An experimental therapy has slowed the growth of the most common form of skin cancer: basal cell carcinoma.
The drug, named vismodegib but still often referred to by its earlier moniker GDC-0449, was tested in 41 patients with a rare condition called basal cell nevus syndrome. Some patients with the syndrome develop thousands of basal cell carcinomas, and must endure frequent operations to remove them.
Over the course of a year, some patients who received the placebo accumulated ten or more new lesions in the course of a single month. All of those who received the drug had fewer than ten new lesions a month. The results will be reported on 3 April at the American Association for Cancer Research annual meeting in Orlando, Florida. (A webcast of the talk will eventually be posted here).
Vismodegib was the first therapy developed to block the ‘Hedgehog’ cellular pathway to enter clinical trials. That pathway is a critical player in embryonic development, but improper activation of Hedgehog signaling in mature cells can drive cancer. With some estimating that the Hedgehog pathway is altered in as many as 25% of all cancers, pharma companies are racing to bring Hedgehog inhibitors to the market.
It was not always so, says dermatologist Ervin Epstein of the Children’s Hospital of Oakland Research Institute. Epstein, who led the clinical trial, was among the first researchers to find a link between the Hedgehog pathway and basal cell nevus syndrome. At that time, no self-respecting pharma company would bother to take up a Hedgehog project, Epstein says, given the rarity of the syndrome.
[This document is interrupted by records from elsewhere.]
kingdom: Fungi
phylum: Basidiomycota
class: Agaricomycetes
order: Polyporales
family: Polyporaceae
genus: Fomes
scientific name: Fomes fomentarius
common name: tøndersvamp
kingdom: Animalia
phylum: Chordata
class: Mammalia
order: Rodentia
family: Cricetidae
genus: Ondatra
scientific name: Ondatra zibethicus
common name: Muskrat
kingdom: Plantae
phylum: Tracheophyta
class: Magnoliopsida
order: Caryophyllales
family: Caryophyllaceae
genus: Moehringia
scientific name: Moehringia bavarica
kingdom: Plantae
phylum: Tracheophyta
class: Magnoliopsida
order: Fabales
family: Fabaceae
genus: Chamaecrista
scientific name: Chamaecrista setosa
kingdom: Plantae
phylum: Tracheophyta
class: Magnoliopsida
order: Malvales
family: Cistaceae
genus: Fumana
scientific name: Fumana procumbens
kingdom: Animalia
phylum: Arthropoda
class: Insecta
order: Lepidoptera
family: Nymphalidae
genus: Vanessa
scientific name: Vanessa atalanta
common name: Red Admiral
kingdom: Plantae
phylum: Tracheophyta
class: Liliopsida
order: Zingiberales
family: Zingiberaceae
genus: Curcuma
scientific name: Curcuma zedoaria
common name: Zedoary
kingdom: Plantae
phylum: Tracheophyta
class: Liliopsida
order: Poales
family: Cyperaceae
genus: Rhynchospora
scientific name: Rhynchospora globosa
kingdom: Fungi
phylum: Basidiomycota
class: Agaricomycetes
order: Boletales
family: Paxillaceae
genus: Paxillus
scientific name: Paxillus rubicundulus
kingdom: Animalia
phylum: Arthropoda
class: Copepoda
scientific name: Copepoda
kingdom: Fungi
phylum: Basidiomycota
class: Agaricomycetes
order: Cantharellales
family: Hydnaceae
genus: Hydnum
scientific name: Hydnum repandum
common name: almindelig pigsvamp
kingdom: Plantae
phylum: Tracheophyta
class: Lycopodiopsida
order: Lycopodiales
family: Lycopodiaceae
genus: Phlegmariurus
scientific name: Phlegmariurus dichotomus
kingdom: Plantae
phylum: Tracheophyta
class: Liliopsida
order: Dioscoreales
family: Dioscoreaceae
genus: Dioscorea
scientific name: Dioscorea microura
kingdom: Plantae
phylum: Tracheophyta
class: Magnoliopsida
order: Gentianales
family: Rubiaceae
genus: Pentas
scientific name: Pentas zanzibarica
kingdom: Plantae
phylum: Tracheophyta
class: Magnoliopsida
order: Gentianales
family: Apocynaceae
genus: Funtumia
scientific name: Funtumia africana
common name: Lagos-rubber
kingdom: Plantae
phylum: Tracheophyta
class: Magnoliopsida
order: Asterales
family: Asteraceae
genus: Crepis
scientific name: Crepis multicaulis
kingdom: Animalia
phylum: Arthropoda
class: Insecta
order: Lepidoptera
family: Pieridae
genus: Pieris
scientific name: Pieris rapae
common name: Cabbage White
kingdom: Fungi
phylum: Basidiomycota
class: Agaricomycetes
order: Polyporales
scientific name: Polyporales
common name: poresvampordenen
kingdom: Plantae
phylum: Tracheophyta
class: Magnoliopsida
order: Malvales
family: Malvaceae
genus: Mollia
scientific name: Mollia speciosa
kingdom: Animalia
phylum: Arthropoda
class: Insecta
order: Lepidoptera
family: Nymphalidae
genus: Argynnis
But around 2004, a series of publications linked the pathway to other cancers, including prostate cancer. “After that, no self-respecting pharma company could hold their head up without having a Hedgehog inhibitor in development,” says Epstein.
For now, vismodegib’s side effects, which include hair loss, muscle cramps, and weight loss, make it unlikely to be used at the tested dose in most basal cell carcinoma patients. With a cure rate of over 98%, surgery remains the best option for those patients, says Epstein. But for the unlucky few who have basal cell nevus syndrome, the results are “a breakthrough with a capital ‘B’,” says Daniel Von Hoff of the Translational Genomics Research Institute in Phoenix, Arizona, who was not involved in the trial.
Vismodegib was discovered by Genentech, headquartered in South San Francisco and now owned by the Swiss pharma giant Roche. The drug is also in clinical trials against pancreatic, stomach, lung, and prostate cancer.